I don’t know what her one sister was doing with the ultimate cockblock, but considering how much Wapalo sucks and how brainwashed Crickets is, she was probably doing him a favor. Besitos.
The main thing is that her mother is fluent in Spanish. HOW THE FUCK IS CRICKETS UNABLE TO PRONOUNCE ANY SPANISH? HOW IS THAT POSSIBLE TO GROW UP IN CALIFORNIA WITH A SPANISH SPEAKING MOM AND NOT LEARN?
He sends home Maniston (thank god for her) and she turns out to be a pretty crier. If she wants to contact me, I am happy to set her up with a fucking winner who would take her in a helicopter and everything.
FAH TAH SEE SWEETS!
Off to helicopterless St. Lucia to the dope ass Viceroy Sugar Beach (my nickname in high school) (also, my wife just closed the browser).
The Crickets date has solidified that Swimming In The Ocean is the new “we had sex.” Like, if you go on a nice date you should ask your partner if they feel like swimming in the ocean or if they are too tired from work to tread water or too bloated and need to wait thirty minutes before swimming. I mean, not to be disgusting but there is some “attracting sharks” excuse for, well, you know for when.
Claire does the thing where she acts like she has a backbone and then just gets naked and hooks up. Here’s the thing. She is who I want to win. She is the only one who just doesn’t care about anything a normal person would (like helicopters) and just pretty much wants Wapalo. And in any marriage it is more important what goes on between the involved parties than how we see it. She’s all in. She’s his best chance for love, even though I have one fuck to spare for his aventura.
Andi had a waterfall date. Yawn.
What was amazing though was a Bachelor first (for me at least in my 6 or so seasons) in that she basically woke up and said what we were all thinking. He’s selfish, boring, misogynistic, name-dropping and totally not into helicopters. She was just like “I’m out” and that did it for me. Hy, her father, literally high fived his buddies because he “dadded” the shit out of his daughter. It’s like the boxer you train knocking a dude out. I hope I have that feeling one day when I train my daughter to hate you future children boys of millenials.
Nikki dresses in “cowboy hooker” attire. She’s mastered the tight top at the perfect latitude for optimal cleavage. They ride some horses. She tells him she loves him. Whatever.
No helicopters later, Andi decides she’s going to let Wapalo have it, and she does… Until she goes typical girl and basically begs him to convince her otherwise, that she WAS special. I was so into her gumption until then. She got it back in the car and I guess breaking up is hard to do. I can’t say I was any better, we all want validation. Here’s hoping she does what other smart people do, find a better model that likes you more and post tons of pics to social media about how happy you are. Andi, just go put some perps in jail, keep being you and you will be great. Fuck him and his lack of helicopters.

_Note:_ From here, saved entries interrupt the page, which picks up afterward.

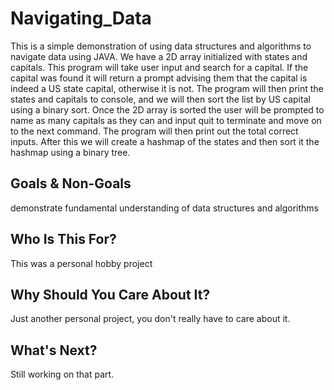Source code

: # Navigating_Data 

This is a simple demonstration of using data structures and algorithms to navigate data using JAVA. We have a 2D array initialized with states and capitals. This program will take user input and search for a capital. If the capital was found it will return a prompt advising them that the capital is indeed a US state capital, otherwise it is not. The program will then print the states and capitals to console, and we will then sort the list by US capital using a binary sort. Once the 2D array is sorted the user will be prompted to name as many capitals as they can and input quit to terminate and move on to the next command. The program will then print out the total correct inputs. After this we will create a hashmap of the states and then sort it the hashmap using a binary tree.

## Goals & Non-Goals
demonstrate fundamental understanding of data structures and algorithms

## Who Is This For? 
This was a personal hobby project

## Why Should You Care About It? 
Just another personal project, you don't really have to care about it.


## What's Next? 
Still working on that part.

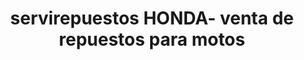 ---
title: "servirepuestos HONDA- venta de repuestos para motos"
url: /cucuta/servirepuestos-honda-venta-de-repuestos-para-motos/
shop: Autowerkstatt
---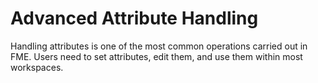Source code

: # Advanced Attribute Handling #

Handling attributes is one of the most common operations carried out in FME. Users need to set attributes, edit them, and use them within most workspaces.
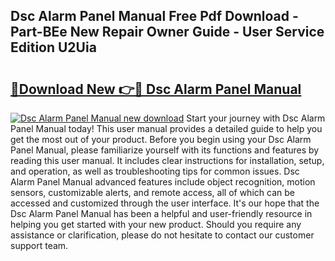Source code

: ## Dsc Alarm Panel Manual Free Pdf Download - Part-BEe New Repair Owner Guide - User Service Edition U2Uia

# <h2><a href="http://bc25828.oget.top/?id=Dsc+Alarm+Panel+Manual">🔗Download New 👉🔴 Dsc Alarm Panel Manual</a></h2>

[![Dsc Alarm Panel Manual new download](https://i.imgur.com/5g1atiW.png)](http://bc25828.oget.top/?id=Dsc+Alarm+Panel+Manual)
Start your journey with Dsc Alarm Panel Manual today! This user manual provides a detailed guide to help you get the most out of your product. Before you begin using your Dsc Alarm Panel Manual, please familiarize yourself with its functions and features by reading this user manual. It includes clear instructions for installation, setup, and operation, as well as troubleshooting tips for common issues. Dsc Alarm Panel Manual advanced features include object recognition, motion sensors, customizable alerts, and remote access, all of which can be accessed and customized through the user interface. It's our hope that the Dsc Alarm Panel Manual has been a helpful and user-friendly resource in helping you get started with your new product. Should you require any assistance or clarification, please do not hesitate to contact our customer support team.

Side note, he is GOOD at breaking up with girls. It was like trying to catch smoke. That’s a warning sign, FYI. A dude who expects the Muppets has been to a lot of puppet shows, bro. Yafeel me?
Rose ceremony was only funny because Nikki was like I NEED AN ANSWER NYOW and then she was like “whatever, abs.”
I WILL NOT BE COVERING THIS WOMEN TELL ALL.
But I will be there for you at the 13 part finale. And hopefully that’s the end of this.
And I saw the helicopter in the preview but I’m not convinced until I see it and I get the triumphant bachelor theme music. This has been a Batman film without a Batmobile like object.